### Source text

──────────

Oh wow, today I learned about env -S - when I saw the shebang line in the article, I immediately thought "that doesn't work on Linux, shebang lines can only pass a single argument". Basically, running foo.py starting with

    #!/usr/bin/env -S uv run --script
causes the OS run really run env with only two arguments, namely the shebang line as one argument and the script's filename as the second argument, i.e.:

    /usr/bin/env '-S uv run --script' foo.py
However, the -S flag of env causes env to split everything back into separate arguments! Very cool, very useful.

discuss

order

sangeeth96|1 year ago

It's frustrating this is not the same behavior on macOS: https://unix.stackexchange.com/a/774145

rav|1 year ago

It seems to me that macOS has env -S as well, but the shebang parsing is different. The result is that shebang lines using env -S are portable if they don't contain any quotes or other characters. The reason is that, running env -S 'echo a b c' has the same behavior as running env -S 'echo' 'a' 'b' 'c' - so simple command lines like the one with uv are still portable, regardless of whether the OS splits on space (macOS) or not (Linux).

──────────

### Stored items
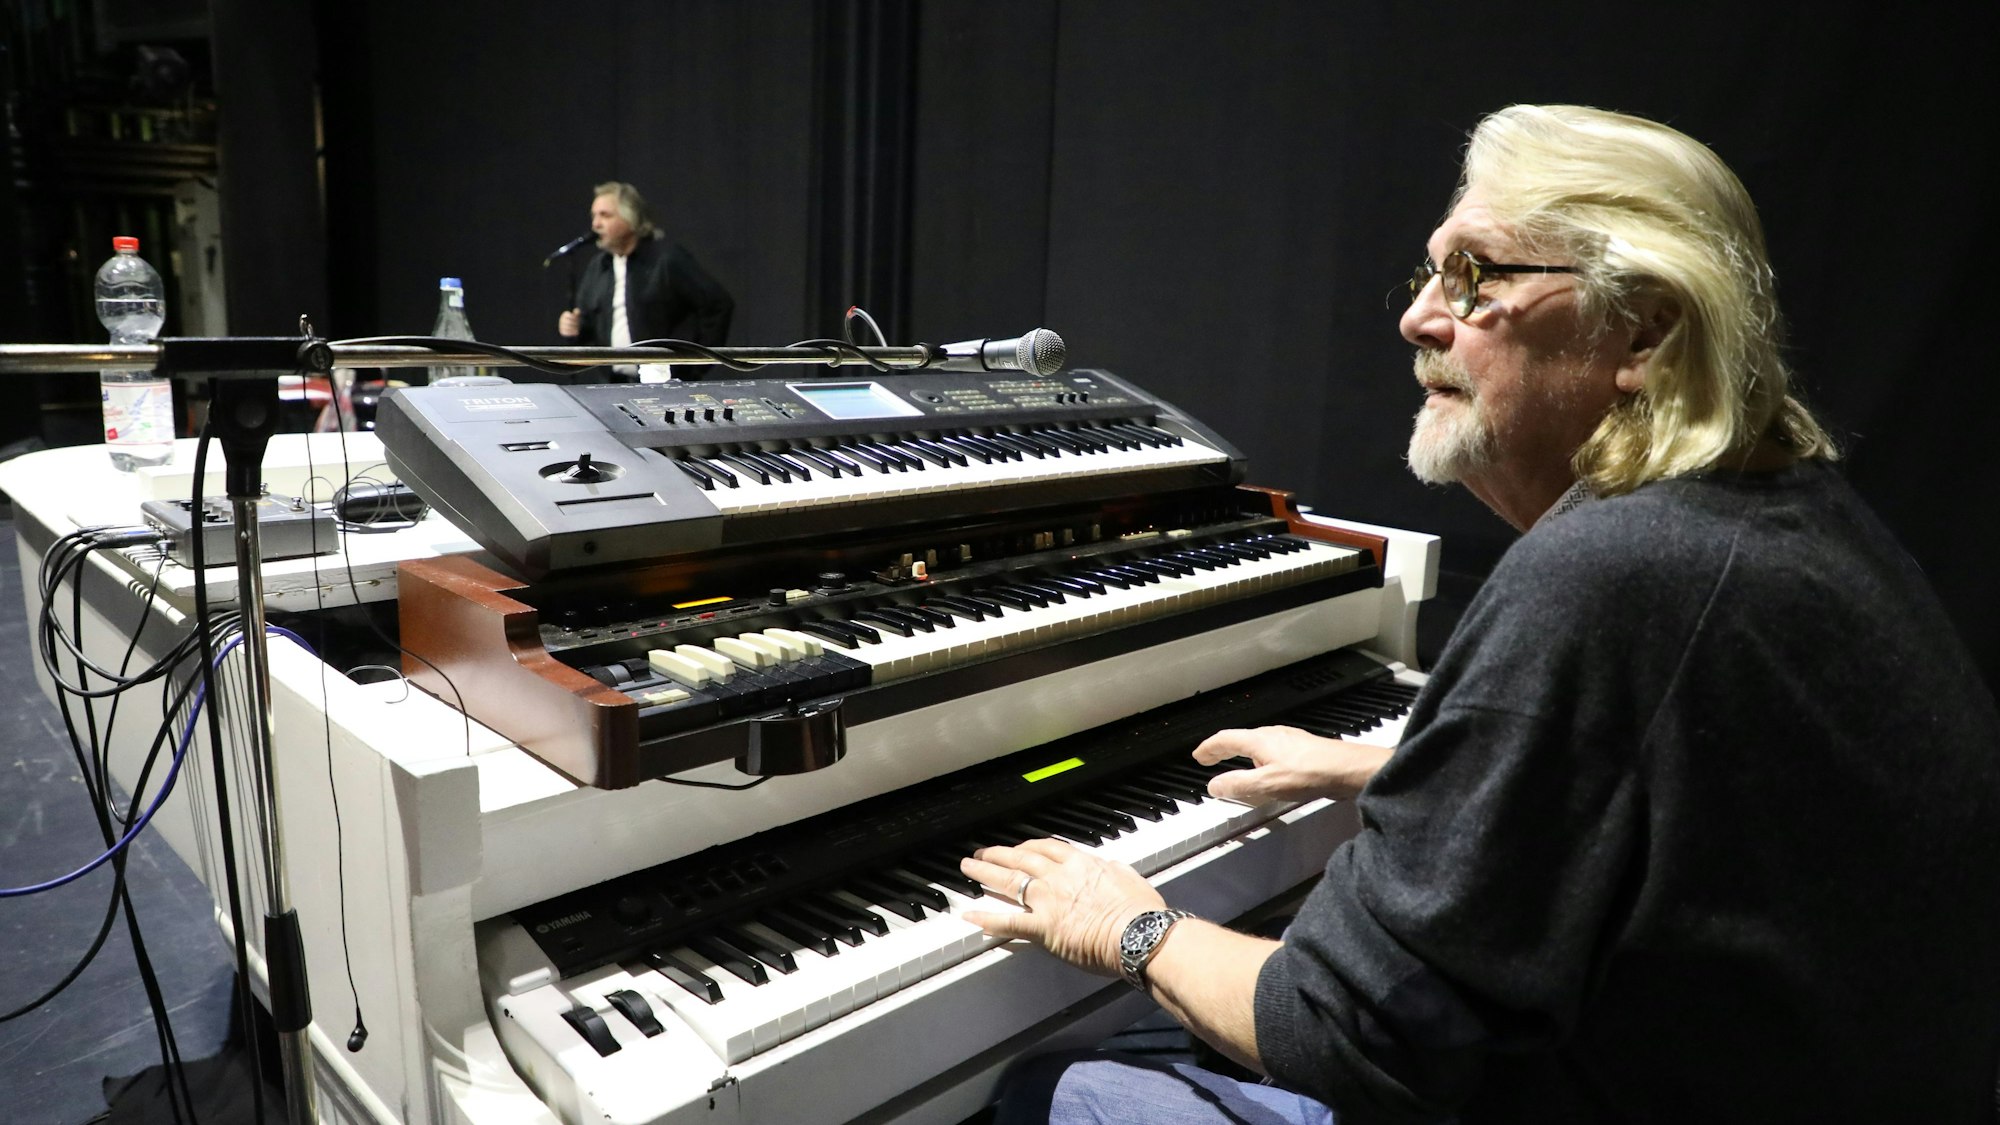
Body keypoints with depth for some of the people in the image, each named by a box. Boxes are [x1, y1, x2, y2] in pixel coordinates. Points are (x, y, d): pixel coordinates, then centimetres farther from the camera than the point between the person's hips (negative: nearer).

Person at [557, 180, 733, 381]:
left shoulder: (668, 258, -8)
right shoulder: (595, 266, 11)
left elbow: (719, 304, -10)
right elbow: (587, 326, 19)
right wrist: (572, 330, -4)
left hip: (668, 383, -5)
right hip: (613, 384, 5)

──────────

### Tasks and exercises
1: Rewrite the env -S discussion between "rav|1 year ago" and "or not (Linux).", inclusive, changing "portable" to "compatible".
2: Turn the paragraph of the env -S discussion that begins "It seems to me that macOS" into a bulleted list that keeps its main facts.
The stored items play no part in this work.

### Responses in order
1:
rav|1 year ago

It seems to me that macOS has env -S as well, but the shebang parsing is different. The result is that shebang lines using env -S are compatible if they don't contain any quotes or other characters. The reason is that, running env -S 'echo a b c' has the same behavior as running env -S 'echo' 'a' 'b' 'c' - so simple command lines like the one with uv are still compatible, regardless of whether the OS splits on space (macOS) or not (Linux).

2:
- macOS also has env -S, but it parses shebang lines differently.
- As a result, shebang lines using env -S are portable if they don't contain any quotes or other characters.
- This works because running env -S 'echo a b c' behaves the same as running env -S 'echo' 'a' 'b' 'c'.
- Simple command lines, like the one with uv, therefore stay portable whether the OS splits on spaces (macOS) or not (Linux).